TO DO →
Where the line containing "Pak jsem několik" appears in the records below, begin there and write out each line exactly until the last one, and nothing more.

INPUT FOR THIS TASK →
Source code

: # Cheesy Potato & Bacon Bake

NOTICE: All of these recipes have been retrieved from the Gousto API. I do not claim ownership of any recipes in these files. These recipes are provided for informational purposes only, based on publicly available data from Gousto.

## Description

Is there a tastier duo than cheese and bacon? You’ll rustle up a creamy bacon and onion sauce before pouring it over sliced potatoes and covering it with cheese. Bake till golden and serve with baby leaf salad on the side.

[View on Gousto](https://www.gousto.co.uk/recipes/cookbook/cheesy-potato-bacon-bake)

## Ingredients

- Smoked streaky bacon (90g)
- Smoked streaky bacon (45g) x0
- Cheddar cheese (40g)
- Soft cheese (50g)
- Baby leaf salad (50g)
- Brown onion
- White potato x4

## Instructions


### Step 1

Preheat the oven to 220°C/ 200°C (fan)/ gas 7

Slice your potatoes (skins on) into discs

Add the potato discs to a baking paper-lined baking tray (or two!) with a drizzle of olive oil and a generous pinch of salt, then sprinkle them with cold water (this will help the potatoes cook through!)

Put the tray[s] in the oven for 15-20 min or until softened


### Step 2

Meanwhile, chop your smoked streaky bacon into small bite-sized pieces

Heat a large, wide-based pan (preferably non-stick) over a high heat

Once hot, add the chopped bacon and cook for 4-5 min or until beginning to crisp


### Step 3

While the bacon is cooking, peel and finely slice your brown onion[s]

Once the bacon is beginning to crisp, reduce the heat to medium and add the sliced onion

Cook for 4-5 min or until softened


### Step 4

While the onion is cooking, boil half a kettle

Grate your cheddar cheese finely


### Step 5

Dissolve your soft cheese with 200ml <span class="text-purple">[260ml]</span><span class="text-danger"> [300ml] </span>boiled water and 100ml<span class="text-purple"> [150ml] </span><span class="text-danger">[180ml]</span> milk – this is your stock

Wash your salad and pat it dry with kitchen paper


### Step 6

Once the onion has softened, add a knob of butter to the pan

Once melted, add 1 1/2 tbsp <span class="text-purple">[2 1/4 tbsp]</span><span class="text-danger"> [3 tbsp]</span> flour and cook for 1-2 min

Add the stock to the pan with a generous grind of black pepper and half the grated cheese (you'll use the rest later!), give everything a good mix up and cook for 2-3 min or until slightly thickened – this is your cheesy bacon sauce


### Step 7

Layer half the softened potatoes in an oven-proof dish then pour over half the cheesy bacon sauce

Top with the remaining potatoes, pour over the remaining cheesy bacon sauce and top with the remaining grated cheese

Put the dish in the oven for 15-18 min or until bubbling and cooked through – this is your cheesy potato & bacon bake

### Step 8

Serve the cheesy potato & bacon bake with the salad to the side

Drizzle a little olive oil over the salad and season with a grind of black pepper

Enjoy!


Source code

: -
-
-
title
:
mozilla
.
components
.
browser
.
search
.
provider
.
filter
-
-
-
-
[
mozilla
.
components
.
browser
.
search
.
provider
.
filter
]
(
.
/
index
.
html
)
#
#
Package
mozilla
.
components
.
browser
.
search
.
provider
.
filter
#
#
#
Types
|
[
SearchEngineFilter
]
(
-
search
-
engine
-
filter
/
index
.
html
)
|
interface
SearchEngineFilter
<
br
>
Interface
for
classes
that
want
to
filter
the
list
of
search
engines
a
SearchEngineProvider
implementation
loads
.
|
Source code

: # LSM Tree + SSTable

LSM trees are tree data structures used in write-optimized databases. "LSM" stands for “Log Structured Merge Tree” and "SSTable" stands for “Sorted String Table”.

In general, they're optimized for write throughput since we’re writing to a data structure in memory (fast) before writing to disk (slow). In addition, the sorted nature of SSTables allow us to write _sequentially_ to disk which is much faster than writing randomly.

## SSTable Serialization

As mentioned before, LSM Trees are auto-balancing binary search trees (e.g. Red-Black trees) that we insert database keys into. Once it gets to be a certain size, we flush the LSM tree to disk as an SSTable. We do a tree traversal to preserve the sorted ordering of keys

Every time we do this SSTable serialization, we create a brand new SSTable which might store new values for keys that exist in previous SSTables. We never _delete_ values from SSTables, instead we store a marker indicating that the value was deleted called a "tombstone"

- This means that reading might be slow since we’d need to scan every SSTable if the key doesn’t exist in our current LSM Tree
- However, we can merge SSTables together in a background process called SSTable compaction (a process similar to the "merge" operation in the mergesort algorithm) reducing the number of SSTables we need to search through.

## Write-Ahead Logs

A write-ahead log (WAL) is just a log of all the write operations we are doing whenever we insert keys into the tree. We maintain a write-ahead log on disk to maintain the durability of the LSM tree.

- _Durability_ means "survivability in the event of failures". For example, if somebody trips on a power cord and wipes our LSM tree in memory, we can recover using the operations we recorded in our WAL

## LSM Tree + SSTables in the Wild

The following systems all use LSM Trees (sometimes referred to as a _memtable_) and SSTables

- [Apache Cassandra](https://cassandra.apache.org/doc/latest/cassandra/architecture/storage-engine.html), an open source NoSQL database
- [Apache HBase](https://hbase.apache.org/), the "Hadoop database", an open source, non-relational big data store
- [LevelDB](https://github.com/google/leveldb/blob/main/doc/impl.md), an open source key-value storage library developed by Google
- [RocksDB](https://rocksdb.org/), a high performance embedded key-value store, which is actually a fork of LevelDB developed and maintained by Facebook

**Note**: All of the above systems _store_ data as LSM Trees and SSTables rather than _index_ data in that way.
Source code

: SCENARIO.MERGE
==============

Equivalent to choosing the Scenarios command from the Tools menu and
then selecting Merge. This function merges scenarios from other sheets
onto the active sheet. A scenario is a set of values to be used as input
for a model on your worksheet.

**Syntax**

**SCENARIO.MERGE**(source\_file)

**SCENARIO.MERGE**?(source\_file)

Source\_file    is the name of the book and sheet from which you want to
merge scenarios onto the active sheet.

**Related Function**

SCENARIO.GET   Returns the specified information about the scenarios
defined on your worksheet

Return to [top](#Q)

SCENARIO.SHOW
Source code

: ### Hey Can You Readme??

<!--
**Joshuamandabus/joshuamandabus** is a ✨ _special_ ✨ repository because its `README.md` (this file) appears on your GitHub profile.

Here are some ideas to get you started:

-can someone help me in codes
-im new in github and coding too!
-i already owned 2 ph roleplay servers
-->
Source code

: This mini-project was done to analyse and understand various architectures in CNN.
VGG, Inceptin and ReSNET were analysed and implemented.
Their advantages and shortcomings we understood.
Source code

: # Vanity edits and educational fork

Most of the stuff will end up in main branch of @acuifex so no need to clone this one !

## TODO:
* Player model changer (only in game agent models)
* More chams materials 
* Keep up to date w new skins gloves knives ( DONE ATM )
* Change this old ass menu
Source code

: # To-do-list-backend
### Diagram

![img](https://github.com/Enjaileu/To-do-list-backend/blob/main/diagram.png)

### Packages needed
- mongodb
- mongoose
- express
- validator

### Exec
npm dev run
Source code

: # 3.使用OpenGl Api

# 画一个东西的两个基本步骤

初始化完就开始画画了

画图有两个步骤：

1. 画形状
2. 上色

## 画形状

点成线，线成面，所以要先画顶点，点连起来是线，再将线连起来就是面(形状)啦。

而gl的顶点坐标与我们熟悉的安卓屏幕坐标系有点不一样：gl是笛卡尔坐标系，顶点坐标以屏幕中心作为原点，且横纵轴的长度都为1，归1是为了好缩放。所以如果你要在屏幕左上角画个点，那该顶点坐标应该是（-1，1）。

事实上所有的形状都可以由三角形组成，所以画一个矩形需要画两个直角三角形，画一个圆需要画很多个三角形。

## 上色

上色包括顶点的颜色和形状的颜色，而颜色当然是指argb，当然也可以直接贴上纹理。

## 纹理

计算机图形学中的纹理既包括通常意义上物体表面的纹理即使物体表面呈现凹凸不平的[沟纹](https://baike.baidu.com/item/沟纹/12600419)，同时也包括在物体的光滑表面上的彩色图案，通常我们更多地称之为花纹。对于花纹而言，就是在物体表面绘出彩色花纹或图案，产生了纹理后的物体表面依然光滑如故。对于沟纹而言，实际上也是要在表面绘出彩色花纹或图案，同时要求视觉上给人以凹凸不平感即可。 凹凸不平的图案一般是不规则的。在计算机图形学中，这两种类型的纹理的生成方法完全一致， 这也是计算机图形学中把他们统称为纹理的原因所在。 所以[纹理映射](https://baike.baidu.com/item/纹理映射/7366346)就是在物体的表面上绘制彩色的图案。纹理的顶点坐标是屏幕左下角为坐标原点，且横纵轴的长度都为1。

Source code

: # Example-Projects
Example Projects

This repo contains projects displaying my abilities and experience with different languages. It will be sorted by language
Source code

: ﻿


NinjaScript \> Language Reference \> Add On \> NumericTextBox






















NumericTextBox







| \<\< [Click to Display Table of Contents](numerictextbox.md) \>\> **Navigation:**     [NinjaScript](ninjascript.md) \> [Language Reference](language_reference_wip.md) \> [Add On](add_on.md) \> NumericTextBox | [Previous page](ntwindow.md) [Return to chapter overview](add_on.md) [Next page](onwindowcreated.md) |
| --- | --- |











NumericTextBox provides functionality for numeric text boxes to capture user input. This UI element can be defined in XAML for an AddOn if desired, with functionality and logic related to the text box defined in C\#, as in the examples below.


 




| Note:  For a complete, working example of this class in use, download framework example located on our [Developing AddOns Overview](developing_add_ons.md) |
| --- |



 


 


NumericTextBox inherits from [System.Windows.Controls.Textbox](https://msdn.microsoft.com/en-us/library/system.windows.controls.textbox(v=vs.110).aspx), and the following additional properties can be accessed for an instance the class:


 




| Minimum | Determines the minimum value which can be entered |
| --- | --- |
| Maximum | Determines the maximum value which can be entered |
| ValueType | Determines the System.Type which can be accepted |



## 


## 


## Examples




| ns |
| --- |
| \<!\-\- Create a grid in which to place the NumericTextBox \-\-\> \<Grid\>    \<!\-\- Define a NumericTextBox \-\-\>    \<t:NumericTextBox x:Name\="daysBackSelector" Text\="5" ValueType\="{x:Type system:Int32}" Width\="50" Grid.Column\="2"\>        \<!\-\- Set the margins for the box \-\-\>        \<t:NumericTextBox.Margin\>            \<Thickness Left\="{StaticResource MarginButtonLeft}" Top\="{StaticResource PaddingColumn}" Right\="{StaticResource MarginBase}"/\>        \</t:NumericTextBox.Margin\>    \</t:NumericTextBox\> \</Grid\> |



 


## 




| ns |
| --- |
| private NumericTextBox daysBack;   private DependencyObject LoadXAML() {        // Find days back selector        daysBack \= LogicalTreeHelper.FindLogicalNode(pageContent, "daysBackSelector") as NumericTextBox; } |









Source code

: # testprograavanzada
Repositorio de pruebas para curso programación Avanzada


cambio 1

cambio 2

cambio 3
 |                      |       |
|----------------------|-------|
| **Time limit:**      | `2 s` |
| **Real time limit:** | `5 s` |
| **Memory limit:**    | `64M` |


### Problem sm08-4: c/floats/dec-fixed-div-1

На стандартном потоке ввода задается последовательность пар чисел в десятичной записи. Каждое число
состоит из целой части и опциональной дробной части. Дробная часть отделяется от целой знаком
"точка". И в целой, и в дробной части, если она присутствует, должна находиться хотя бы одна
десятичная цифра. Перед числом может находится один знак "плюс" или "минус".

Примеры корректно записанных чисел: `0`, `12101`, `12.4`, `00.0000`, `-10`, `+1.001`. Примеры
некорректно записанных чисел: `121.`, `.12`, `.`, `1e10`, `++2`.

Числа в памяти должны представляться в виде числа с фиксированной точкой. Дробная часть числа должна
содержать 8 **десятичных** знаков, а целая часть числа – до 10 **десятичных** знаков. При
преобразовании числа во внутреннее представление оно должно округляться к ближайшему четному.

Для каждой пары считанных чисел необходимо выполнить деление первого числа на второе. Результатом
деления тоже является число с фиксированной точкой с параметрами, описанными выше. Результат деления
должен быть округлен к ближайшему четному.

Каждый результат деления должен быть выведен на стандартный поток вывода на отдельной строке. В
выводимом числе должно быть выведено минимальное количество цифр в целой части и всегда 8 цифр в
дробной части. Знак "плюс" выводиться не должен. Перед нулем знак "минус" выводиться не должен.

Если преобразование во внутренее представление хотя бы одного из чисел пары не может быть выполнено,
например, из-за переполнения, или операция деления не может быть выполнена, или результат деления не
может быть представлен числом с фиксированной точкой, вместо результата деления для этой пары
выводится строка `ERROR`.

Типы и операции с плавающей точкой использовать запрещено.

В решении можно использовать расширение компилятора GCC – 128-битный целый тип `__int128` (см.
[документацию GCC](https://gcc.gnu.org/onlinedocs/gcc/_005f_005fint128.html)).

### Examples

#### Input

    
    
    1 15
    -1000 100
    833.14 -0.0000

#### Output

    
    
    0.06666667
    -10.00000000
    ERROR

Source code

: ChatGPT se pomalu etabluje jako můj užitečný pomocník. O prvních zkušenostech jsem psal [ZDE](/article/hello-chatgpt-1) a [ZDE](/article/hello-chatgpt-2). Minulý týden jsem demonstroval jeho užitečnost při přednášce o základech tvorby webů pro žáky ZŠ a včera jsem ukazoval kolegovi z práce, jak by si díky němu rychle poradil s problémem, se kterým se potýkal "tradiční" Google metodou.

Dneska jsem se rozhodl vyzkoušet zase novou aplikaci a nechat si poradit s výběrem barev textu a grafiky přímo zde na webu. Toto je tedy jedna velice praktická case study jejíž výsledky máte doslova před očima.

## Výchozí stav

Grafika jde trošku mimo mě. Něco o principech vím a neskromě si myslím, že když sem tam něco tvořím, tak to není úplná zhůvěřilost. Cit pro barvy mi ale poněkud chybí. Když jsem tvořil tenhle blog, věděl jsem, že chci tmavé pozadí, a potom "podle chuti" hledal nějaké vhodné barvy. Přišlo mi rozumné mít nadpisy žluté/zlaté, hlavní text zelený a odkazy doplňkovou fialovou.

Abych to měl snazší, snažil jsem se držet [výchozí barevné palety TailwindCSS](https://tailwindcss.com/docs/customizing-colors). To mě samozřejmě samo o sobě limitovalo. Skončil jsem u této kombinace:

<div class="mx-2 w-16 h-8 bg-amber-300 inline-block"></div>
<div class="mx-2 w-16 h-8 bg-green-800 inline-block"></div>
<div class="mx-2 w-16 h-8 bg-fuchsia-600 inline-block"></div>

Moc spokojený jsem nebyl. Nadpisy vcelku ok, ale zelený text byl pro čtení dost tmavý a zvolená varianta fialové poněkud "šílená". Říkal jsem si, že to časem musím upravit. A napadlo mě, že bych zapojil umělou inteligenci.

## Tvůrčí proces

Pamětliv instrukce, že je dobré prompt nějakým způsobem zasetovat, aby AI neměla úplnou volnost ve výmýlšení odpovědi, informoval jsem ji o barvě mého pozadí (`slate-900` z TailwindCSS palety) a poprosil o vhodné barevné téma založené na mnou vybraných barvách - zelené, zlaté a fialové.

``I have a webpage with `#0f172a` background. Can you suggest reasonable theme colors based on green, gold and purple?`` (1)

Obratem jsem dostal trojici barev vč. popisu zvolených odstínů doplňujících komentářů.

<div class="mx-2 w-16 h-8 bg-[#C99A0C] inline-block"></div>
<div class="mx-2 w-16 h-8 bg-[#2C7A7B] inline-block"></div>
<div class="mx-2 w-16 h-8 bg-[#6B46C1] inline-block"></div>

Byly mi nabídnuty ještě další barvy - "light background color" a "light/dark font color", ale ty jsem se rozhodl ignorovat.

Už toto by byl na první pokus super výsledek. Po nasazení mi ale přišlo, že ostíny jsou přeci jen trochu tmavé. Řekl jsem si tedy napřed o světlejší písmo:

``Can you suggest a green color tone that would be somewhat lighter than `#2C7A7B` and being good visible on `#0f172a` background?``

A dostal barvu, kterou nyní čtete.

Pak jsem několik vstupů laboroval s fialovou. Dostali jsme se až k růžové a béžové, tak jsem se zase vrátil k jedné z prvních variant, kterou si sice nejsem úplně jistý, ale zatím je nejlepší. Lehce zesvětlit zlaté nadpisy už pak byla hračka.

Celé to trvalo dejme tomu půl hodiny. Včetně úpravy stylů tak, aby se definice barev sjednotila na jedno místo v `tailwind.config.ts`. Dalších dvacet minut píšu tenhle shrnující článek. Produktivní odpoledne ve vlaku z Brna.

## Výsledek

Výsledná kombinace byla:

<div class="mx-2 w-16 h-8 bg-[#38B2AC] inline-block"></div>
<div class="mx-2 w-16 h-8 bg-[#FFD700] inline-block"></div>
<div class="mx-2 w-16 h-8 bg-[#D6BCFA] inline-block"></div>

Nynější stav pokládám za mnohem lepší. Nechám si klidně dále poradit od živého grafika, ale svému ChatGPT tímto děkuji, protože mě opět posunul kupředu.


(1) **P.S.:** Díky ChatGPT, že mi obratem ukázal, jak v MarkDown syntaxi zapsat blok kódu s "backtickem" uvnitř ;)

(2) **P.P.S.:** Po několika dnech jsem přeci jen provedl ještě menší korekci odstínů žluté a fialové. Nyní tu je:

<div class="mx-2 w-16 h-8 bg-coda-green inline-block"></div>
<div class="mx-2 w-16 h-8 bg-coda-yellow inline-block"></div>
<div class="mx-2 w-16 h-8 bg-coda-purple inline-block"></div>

FINISHED EXERCISE →
Pak jsem několik vstupů laboroval s fialovou. Dostali jsme se až k růžové a béžové, tak jsem se zase vrátil k jedné z prvních variant, kterou si sice nejsem úplně jistý, ale zatím je nejlepší. Lehce zesvětlit zlaté nadpisy už pak byla hračka.

Celé to trvalo dejme tomu půl hodiny. Včetně úpravy stylů tak, aby se definice barev sjednotila na jedno místo v `tailwind.config.ts`. Dalších dvacet minut píšu tenhle shrnující článek. Produktivní odpoledne ve vlaku z Brna.

## Výsledek

Výsledná kombinace byla:

<div class="mx-2 w-16 h-8 bg-[#38B2AC] inline-block"></div>
<div class="mx-2 w-16 h-8 bg-[#FFD700] inline-block"></div>
<div class="mx-2 w-16 h-8 bg-[#D6BCFA] inline-block"></div>

Nynější stav pokládám za mnohem lepší. Nechám si klidně dále poradit od živého grafika, ale svému ChatGPT tímto děkuji, protože mě opět posunul kupředu.


(1) **P.S.:** Díky ChatGPT, že mi obratem ukázal, jak v MarkDown syntaxi zapsat blok kódu s "backtickem" uvnitř ;)

(2) **P.P.S.:** Po několika dnech jsem přeci jen provedl ještě menší korekci odstínů žluté a fialové. Nyní tu je:

<div class="mx-2 w-16 h-8 bg-coda-green inline-block"></div>
<div class="mx-2 w-16 h-8 bg-coda-yellow inline-block"></div>
<div class="mx-2 w-16 h-8 bg-coda-purple inline-block"></div>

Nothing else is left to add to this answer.